Gar-Field Senior High School has long had a good Advanced Placement (AP) program, with more than 400 of the college-level AP tests given every year. But that was not enough for Principal Roger Dallek and the school's faculty.

So they decided to introduce an even more demanding program, the International Baccalaureate (IB). This year, Gar-Field graduated its first class of IB students and doubled the number of college-level tests given at the school.

Connie Giorgio, the IB coordinator at Stonewall Jackson High School, whose own successful IB program has brought her school national attention, called the Gar-Field results "astounding." In just one year, Gar-Field has jumped to 20th in the United States and 35th in the world in the number of IB tests given, and its teachers say they plan to do more.

"Our teachers and students are now challenged to perform at their best, and the circle of academic excellence has widened," said Peggie Constantino, Gar-Field's IB coordinator. "We have over 800 students enrolled in the pre-IB and IB courses out of a population of 2,800 students. . . . We have an open enrollment policy in which any student willing to take on the challenge can enter the program."

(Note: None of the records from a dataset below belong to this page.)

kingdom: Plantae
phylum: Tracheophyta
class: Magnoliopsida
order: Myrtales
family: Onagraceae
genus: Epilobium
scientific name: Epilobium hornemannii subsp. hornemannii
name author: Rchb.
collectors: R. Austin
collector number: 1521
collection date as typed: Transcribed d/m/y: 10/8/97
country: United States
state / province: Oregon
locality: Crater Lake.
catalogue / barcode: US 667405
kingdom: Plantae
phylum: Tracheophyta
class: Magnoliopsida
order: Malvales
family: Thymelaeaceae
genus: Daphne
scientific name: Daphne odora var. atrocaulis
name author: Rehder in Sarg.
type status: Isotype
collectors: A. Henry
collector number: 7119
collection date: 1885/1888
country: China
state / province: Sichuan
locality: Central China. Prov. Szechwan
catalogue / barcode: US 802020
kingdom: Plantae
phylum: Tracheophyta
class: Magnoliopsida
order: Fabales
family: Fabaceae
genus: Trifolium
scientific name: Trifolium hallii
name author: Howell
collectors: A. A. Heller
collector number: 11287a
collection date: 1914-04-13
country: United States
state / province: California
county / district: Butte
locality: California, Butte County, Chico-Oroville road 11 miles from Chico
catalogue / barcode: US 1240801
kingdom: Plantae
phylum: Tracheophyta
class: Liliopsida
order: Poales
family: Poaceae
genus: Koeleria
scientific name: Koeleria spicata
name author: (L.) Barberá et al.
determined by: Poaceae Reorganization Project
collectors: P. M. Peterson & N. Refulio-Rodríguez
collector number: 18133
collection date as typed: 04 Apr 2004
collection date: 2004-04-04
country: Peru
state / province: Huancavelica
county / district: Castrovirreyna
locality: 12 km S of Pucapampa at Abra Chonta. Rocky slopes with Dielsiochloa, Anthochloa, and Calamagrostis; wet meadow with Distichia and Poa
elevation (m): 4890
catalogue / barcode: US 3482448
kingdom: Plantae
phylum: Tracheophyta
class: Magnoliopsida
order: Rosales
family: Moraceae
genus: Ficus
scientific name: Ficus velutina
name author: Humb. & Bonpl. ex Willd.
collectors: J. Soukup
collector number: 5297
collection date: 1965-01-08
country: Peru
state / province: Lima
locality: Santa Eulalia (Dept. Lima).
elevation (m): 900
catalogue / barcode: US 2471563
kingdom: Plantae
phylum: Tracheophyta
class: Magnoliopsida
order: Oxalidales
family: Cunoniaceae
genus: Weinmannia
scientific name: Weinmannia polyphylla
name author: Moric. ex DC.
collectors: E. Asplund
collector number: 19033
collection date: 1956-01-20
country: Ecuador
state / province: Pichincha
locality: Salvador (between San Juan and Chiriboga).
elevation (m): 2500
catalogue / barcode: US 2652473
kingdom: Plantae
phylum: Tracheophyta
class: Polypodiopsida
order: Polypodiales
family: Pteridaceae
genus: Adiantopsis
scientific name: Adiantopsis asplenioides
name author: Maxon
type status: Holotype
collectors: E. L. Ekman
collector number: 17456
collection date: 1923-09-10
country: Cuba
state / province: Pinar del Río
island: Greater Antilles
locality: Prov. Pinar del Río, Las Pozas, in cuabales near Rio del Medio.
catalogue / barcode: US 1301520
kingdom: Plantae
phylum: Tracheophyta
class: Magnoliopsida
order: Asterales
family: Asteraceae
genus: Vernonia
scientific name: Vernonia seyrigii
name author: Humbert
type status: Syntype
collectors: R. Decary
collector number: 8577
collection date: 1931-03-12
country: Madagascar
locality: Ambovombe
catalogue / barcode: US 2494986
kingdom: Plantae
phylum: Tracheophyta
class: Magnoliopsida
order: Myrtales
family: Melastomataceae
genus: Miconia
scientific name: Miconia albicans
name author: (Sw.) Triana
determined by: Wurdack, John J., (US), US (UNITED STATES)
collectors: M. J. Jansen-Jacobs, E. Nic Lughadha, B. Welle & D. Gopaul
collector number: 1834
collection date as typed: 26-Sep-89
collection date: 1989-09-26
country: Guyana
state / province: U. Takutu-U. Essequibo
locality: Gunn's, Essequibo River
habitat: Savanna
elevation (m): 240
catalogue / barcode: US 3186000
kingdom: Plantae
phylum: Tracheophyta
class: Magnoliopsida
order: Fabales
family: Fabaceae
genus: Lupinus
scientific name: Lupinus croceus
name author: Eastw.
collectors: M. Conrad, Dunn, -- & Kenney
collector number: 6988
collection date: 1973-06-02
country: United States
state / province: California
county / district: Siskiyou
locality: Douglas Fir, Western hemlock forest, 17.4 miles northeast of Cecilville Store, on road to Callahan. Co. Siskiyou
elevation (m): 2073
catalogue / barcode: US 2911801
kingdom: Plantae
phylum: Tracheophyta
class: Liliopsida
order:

Such encouragement for students, plus colleges' interest in AP and IB courses and Prince William County's unusual policy of paying many AP and IB test fees, has caused the number of college-level tests to increase 13 percent this year in county schools. In The Washington Post's annual Challenge Index list, a measure of AP and IB participation, Prince William's rating of 1.300 places it sixth out of 22 Washington area jurisdictions.

Two smaller school districts, Manassas and Manassas Park, which also pay the test fees, have college-level courses at their high schools. Osbourn High School in Manassas gave 239 AP tests and ranked 18th among area districts. Manassas Park High School gave 38 AP tests and had 41 tests in English and psychology under a long-standing program conducted at the high school. It ranked 13th among area districts in college-level test participation.

Part of the increase in Prince William has been a jump in the Challenge Index ratings for Osbourn Park High School, as well as increases for Gar-Field and Stonewall Jackson and a very strong AP year at the county's newest high school, Forest Park. A measure of Prince William's prominence on the Challenge Index list is that six of its eight high schools rated above 1.000, meaning they averaged more than one AP or IB test per graduating senior, a participation rate achieved by only about 5 percent of U.S. schools.

Constantino said the greatest obstacle in making such ambitious high school course schedules succeed "has been trying to balance the workload for students and teachers. They are all overachievers, and we work hard to keep them all balanced."

"Our IB teachers are also club sponsors and sit on numerous committees," she said. "The students are in all kinds of extracurricular activities, too, and they have so many talents that they have trouble balancing everything. . . . Flexibility is the name of our game."

Washington area participation in AP and IB programs, said by many experts to be a measure of how well schools are preparing students for college, soared again this year, giving the region possibly the heaviest concentration of college-level courses in the country. Washington area public schools gave 65,194 AP or IB tests in May, up 25 percent from 2001. Nationally, about 40 percent of U.S. schools do not offer AP or IB, but only one of 156 local schools, Ballou in the District, had no college-level tests this year.

The new emphasis on college-level courses stems from the courses' unexpected success in some inner-city schools and a 1999 U.S. Department of Education study by Clifford Adelman showing that students who take hard courses in high school, no matter how well they do, are more likely to finish college than students with good high school grades and test scores who skip the most demanding classes.

AP began in 1956 as a program for a few elite public and private high schools, where seniors and juniors were given college credit for some high-level courses so they would not be bored by having to cover the same material in college. Average and below-average high schools, such as East Los Angeles' Garfield High School as portrayed in the movie "Stand and Deliver," found the program helped their students too.

The IB started in 1968 as a high-level, standard curriculum for high schools around the world that catered to the children of diplomats and international business executives. In the United States, it is much smaller, with just 350 schools, than the AP program, with more than 13,000 schools. But it is growing, particularly in the Washington area, where there are 21 IB public schools.

Both AP and IB courses are taught by high school teachers who must prepare students for final exams written and scored by outside experts. A panel of the National Research Council recommended this year that AP and IB courses become deeper and more conceptual, and some private schools say their curricula are too restrictive, but no other programs have proved so popular in the last decade.

AP tests usually have 90 minutes of multiple choice questions and 90 minutes of essay questions or complex problem solving, which is graded by people, not computers. IB exams, which usually have all essay or problem-solving questions, can take as long as five hours.

Last May, 1,585,516 AP tests in 35 subjects were given to 937,951 students in the United States. That same month, 67,697 IB exams were given to 25,024 U.S. students.

AP is "by far the most successful and trusted high school program in America," said Peter Negoni, senior vice president for K-12 programs at the College Board, which created AP. "We believe that this program should be available to all children in this country."